Well, how nice of you to ask because I've just been itching to tell someone all about it.
The game, titled the same as this blog, is designed for two tables at 5' x 24' each and with 5 separate towns plus a couple of native villages and a variety of other eventful places. There will be over 1600 figures in the game and besides pirates there will be naval vessels of several nations, privateers, merchant ships, native craft, and some surprises to be revealed later. What there won't be are any ships crewed by skeletons (sorry to disappoint that part of the audience) but there will be the odd skeleton hanging about - literally. The game is set loosely sometime in the 1700's and no more precise than that; it's not so much a game of historical miniatures as it is an adventure game in miniature or what I like to call HAG Gaming, as in Historical Adventure Gaming with miniatures.
And I've coined a term for this type of game, this large with this many game masters to help keep the flow of the game in motion throughout the event on the Big Day.
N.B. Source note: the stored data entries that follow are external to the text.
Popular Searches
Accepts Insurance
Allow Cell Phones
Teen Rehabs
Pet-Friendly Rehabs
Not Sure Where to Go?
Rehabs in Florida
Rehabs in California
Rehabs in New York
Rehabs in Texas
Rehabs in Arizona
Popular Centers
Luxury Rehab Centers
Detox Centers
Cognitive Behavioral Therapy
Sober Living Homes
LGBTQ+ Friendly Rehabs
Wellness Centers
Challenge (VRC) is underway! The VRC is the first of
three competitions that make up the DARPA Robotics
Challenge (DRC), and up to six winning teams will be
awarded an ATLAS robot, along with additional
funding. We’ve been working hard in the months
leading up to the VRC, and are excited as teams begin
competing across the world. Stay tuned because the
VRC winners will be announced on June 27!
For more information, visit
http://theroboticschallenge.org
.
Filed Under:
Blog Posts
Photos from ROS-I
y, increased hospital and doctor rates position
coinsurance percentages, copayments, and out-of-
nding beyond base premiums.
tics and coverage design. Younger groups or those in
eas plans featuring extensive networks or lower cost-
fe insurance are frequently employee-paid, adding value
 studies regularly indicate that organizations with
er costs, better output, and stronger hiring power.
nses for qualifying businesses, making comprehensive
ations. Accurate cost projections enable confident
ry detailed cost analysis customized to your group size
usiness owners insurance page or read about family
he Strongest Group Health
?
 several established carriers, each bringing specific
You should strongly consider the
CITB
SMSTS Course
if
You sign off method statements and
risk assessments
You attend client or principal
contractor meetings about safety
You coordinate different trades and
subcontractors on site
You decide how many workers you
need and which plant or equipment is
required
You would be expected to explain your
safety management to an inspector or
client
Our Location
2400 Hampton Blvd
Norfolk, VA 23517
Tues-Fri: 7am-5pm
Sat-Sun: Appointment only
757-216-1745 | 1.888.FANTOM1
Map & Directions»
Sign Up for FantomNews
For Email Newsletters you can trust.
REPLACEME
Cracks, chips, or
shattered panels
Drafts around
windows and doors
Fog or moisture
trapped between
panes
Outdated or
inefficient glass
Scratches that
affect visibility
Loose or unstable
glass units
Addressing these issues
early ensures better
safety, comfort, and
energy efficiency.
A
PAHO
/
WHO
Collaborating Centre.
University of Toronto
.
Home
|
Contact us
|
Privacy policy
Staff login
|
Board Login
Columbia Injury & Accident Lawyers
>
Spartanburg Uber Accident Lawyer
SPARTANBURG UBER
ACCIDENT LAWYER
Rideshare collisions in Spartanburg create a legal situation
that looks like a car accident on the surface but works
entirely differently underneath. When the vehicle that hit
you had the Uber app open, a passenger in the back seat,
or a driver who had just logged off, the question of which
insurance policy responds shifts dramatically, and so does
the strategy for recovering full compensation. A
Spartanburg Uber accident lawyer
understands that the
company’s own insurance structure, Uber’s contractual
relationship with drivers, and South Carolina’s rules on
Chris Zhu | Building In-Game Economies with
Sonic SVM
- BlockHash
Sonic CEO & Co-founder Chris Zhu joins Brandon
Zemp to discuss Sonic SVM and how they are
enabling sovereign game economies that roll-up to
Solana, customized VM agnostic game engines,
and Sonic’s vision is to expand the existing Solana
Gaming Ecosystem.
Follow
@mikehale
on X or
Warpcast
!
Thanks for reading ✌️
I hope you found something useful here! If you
And that is, wait for it, Extravaganza Gaming.
One element some people might take issue with is that the game is using 15 mm figures. Well, while I'm tempted to taunt you with "get over it," I'll just ask you to imagine how big a space it would take to do such a large game with the bigger figures plus the cost and logistics of it. Pirate games do not have to be a small scale skirmish event. It can be a true Spectacle; and that's decidedly what we are after here.
Beware of looking into the inky depths, you might fall in and find the water is warm and the local natives friendly. Who is that lass in the grass skirt and wearing such a bright smile?